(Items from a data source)
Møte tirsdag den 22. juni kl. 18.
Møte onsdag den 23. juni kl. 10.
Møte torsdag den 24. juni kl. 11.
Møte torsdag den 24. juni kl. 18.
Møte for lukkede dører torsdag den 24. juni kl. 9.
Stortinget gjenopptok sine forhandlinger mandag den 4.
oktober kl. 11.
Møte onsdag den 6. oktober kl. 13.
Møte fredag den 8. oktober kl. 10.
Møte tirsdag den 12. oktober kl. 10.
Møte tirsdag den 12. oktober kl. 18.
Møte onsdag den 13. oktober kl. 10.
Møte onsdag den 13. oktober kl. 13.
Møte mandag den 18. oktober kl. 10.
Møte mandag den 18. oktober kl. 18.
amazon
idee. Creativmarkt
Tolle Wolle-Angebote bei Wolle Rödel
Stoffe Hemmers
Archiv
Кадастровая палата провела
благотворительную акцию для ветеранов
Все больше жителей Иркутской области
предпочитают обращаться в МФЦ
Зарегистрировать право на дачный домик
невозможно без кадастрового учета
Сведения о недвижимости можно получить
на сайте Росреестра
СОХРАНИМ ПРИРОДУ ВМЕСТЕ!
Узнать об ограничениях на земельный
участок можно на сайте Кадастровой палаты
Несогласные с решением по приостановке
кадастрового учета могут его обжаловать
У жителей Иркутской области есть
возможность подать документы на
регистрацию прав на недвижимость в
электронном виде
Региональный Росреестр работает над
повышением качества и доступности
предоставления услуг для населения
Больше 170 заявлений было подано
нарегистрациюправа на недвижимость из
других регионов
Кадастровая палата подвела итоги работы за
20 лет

● What the exercise asks
Swap every "Møte" for "Sesjon" in the items, and leave everything else unchanged.

● Problem solution
Sesjon tirsdag den 22. juni kl. 18.
Sesjon onsdag den 23. juni kl. 10.
Sesjon torsdag den 24. juni kl. 11.
Sesjon torsdag den 24. juni kl. 18.
Sesjon for lukkede dører torsdag den 24. juni kl. 9.
Stortinget gjenopptok sine forhandlinger mandag den 4.
oktober kl. 11.
Sesjon onsdag den 6. oktober kl. 13.
Sesjon fredag den 8. oktober kl. 10.
Sesjon tirsdag den 12. oktober kl. 10.
Sesjon tirsdag den 12. oktober kl. 18.
Sesjon onsdag den 13. oktober kl. 10.
Sesjon onsdag den 13. oktober kl. 13.
Sesjon mandag den 18. oktober kl. 10.
Sesjon mandag den 18. oktober kl. 18.
amazon
idee. Creativmarkt
Tolle Wolle-Angebote bei Wolle Rödel
Stoffe Hemmers
Archiv
Кадастровая палата провела
благотворительную акцию для ветеранов
Все больше жителей Иркутской области
предпочитают обращаться в МФЦ
Зарегистрировать право на дачный домик
невозможно без кадастрового учета
Сведения о недвижимости можно получить
на сайте Росреестра
СОХРАНИМ ПРИРОДУ ВМЕСТЕ!
Узнать об ограничениях на земельный
участок можно на сайте Кадастровой палаты
Несогласные с решением по приостановке
кадастрового учета могут его обжаловать
У жителей Иркутской области есть
возможность подать документы на
регистрацию прав на недвижимость в
электронном виде
Региональный Росреестр работает над
повышением качества и доступности
предоставления услуг для населения
Больше 170 заявлений было подано
нарегистрациюправа на недвижимость из
других регионов
Кадастровая палата подвела итоги работы за
20 лет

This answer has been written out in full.